THE INPUT:
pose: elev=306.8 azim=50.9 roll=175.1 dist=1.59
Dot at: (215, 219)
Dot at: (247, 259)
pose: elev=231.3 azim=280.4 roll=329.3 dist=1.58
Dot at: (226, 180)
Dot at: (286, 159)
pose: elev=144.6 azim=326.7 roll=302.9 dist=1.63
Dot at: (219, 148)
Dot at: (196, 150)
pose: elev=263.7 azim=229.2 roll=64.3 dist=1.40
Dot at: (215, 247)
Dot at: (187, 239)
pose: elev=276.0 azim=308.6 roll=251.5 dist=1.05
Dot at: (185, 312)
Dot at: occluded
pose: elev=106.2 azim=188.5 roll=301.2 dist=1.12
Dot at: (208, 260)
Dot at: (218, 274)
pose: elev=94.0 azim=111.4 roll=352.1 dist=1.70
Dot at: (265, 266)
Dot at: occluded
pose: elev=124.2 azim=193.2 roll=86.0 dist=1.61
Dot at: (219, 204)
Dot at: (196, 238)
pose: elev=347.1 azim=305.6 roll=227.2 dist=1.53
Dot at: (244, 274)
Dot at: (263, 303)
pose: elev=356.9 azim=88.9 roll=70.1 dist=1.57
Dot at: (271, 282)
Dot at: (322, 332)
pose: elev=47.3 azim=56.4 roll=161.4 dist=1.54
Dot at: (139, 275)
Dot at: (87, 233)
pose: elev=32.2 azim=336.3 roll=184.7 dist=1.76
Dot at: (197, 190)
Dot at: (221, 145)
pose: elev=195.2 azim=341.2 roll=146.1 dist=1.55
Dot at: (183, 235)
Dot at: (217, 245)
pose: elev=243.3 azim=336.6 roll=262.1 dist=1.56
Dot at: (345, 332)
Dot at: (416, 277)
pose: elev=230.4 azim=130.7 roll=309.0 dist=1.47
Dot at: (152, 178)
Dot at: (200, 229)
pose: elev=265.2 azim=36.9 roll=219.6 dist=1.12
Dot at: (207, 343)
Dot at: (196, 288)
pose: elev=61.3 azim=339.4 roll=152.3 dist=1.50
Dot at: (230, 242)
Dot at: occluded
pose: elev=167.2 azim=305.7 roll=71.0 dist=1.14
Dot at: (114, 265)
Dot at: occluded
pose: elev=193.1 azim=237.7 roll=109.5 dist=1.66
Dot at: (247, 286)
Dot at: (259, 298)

GIVEN TASK: Rewrite every entry above, putting "camera" wherever "pose" occurs and leaving all other text unchanged.

CORRECT RESULT:
camera: elev=306.8 azim=50.9 roll=175.1 dist=1.59
Dot at: (215, 219)
Dot at: (247, 259)
camera: elev=231.3 azim=280.4 roll=329.3 dist=1.58
Dot at: (226, 180)
Dot at: (286, 159)
camera: elev=144.6 azim=326.7 roll=302.9 dist=1.63
Dot at: (219, 148)
Dot at: (196, 150)
camera: elev=263.7 azim=229.2 roll=64.3 dist=1.40
Dot at: (215, 247)
Dot at: (187, 239)
camera: elev=276.0 azim=308.6 roll=251.5 dist=1.05
Dot at: (185, 312)
Dot at: occluded
camera: elev=106.2 azim=188.5 roll=301.2 dist=1.12
Dot at: (208, 260)
Dot at: (218, 274)
camera: elev=94.0 azim=111.4 roll=352.1 dist=1.70
Dot at: (265, 266)
Dot at: occluded
camera: elev=124.2 azim=193.2 roll=86.0 dist=1.61
Dot at: (219, 204)
Dot at: (196, 238)
camera: elev=347.1 azim=305.6 roll=227.2 dist=1.53
Dot at: (244, 274)
Dot at: (263, 303)
camera: elev=356.9 azim=88.9 roll=70.1 dist=1.57
Dot at: (271, 282)
Dot at: (322, 332)
camera: elev=47.3 azim=56.4 roll=161.4 dist=1.54
Dot at: (139, 275)
Dot at: (87, 233)
camera: elev=32.2 azim=336.3 roll=184.7 dist=1.76
Dot at: (197, 190)
Dot at: (221, 145)
camera: elev=195.2 azim=341.2 roll=146.1 dist=1.55
Dot at: (183, 235)
Dot at: (217, 245)
camera: elev=243.3 azim=336.6 roll=262.1 dist=1.56
Dot at: (345, 332)
Dot at: (416, 277)
camera: elev=230.4 azim=130.7 roll=309.0 dist=1.47
Dot at: (152, 178)
Dot at: (200, 229)
camera: elev=265.2 azim=36.9 roll=219.6 dist=1.12
Dot at: (207, 343)
Dot at: (196, 288)
camera: elev=61.3 azim=339.4 roll=152.3 dist=1.50
Dot at: (230, 242)
Dot at: occluded
camera: elev=167.2 azim=305.7 roll=71.0 dist=1.14
Dot at: (114, 265)
Dot at: occluded
camera: elev=193.1 azim=237.7 roll=109.5 dist=1.66
Dot at: (247, 286)
Dot at: (259, 298)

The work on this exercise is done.